[MATERIAL PROVIDED — start]
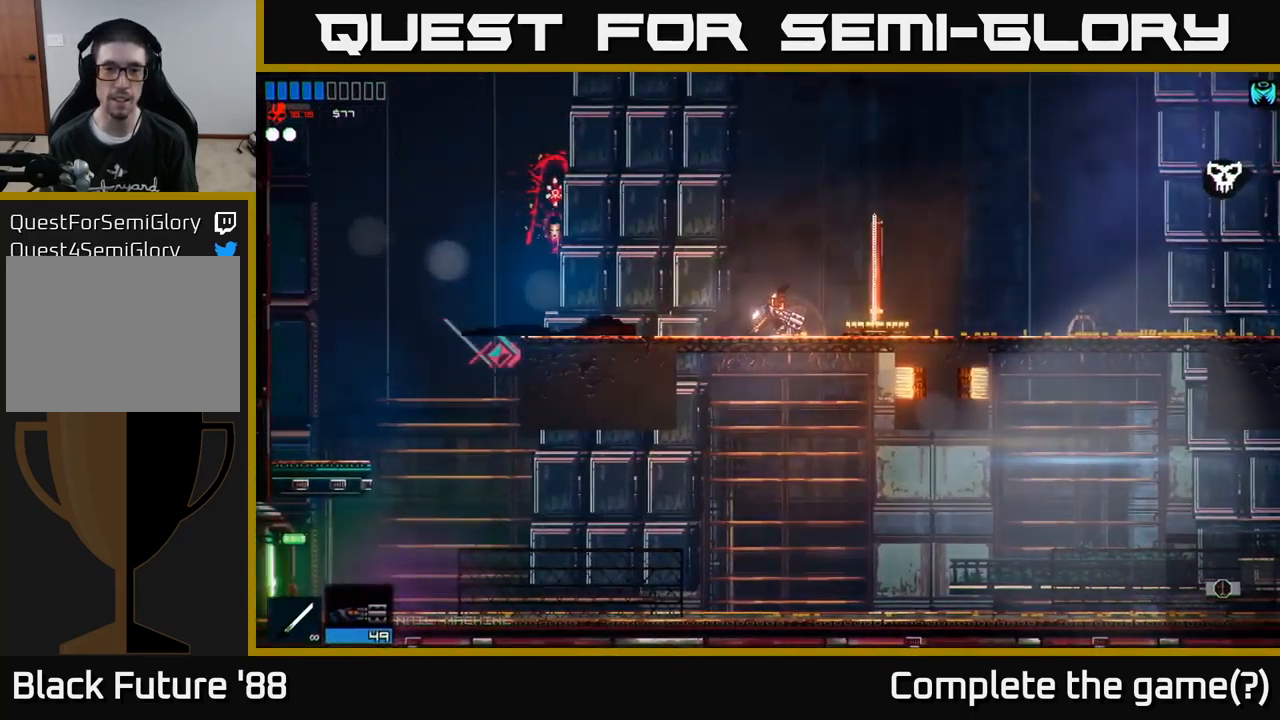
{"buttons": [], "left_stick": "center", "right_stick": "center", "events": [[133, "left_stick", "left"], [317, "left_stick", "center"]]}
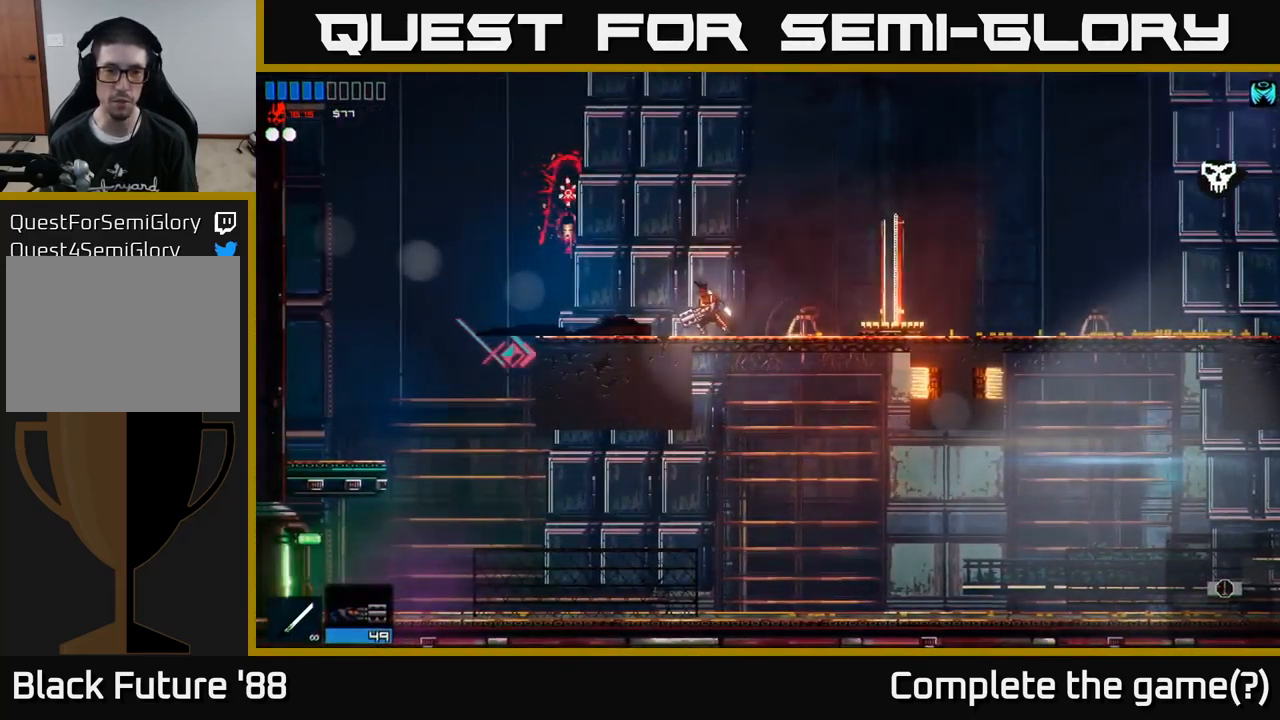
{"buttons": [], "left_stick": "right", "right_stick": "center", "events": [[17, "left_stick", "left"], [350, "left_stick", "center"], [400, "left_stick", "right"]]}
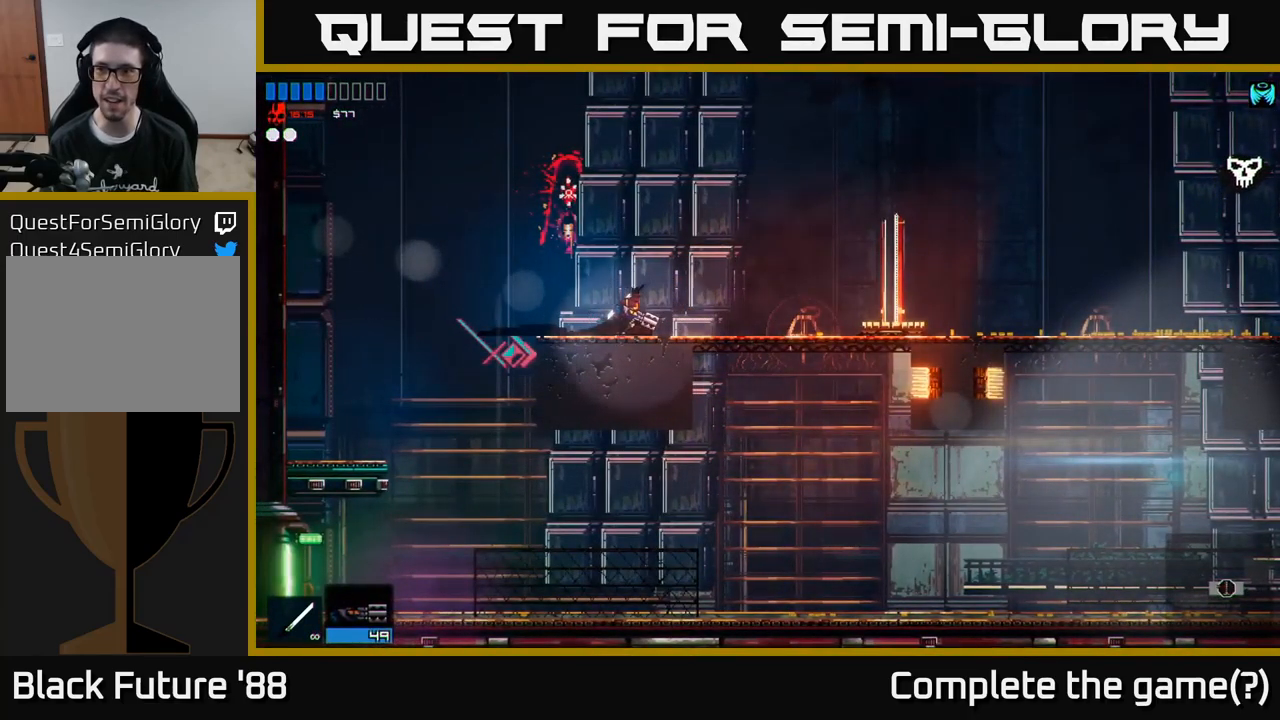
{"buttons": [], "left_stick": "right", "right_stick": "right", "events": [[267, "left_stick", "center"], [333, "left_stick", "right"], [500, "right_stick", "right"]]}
[MATERIAL PROVIDED — finish]
[MATERIAL PROVIDED — start]
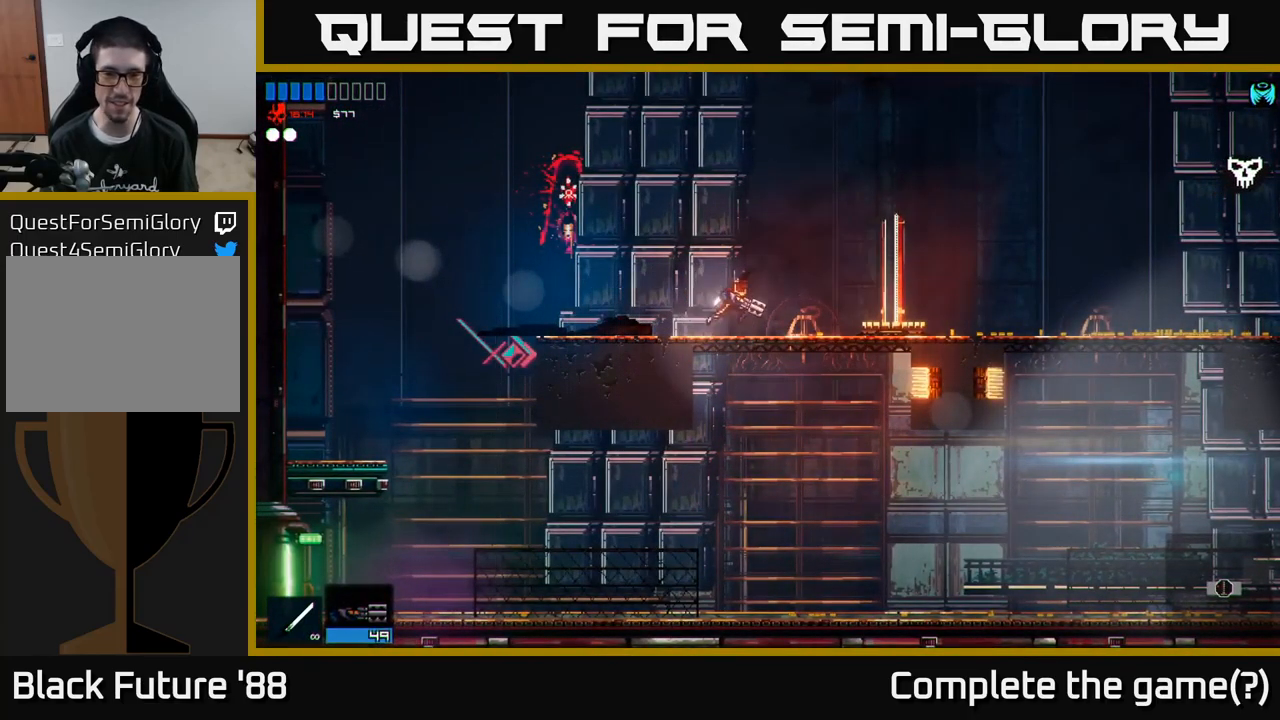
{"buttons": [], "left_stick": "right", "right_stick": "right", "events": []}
[MATERIAL PROVIDED — finish]
-- WORK INSTRUCTION --
Determine how many lines of the listing contain the string "center", and give only the number.

-- EXPECTED ANSWER --
3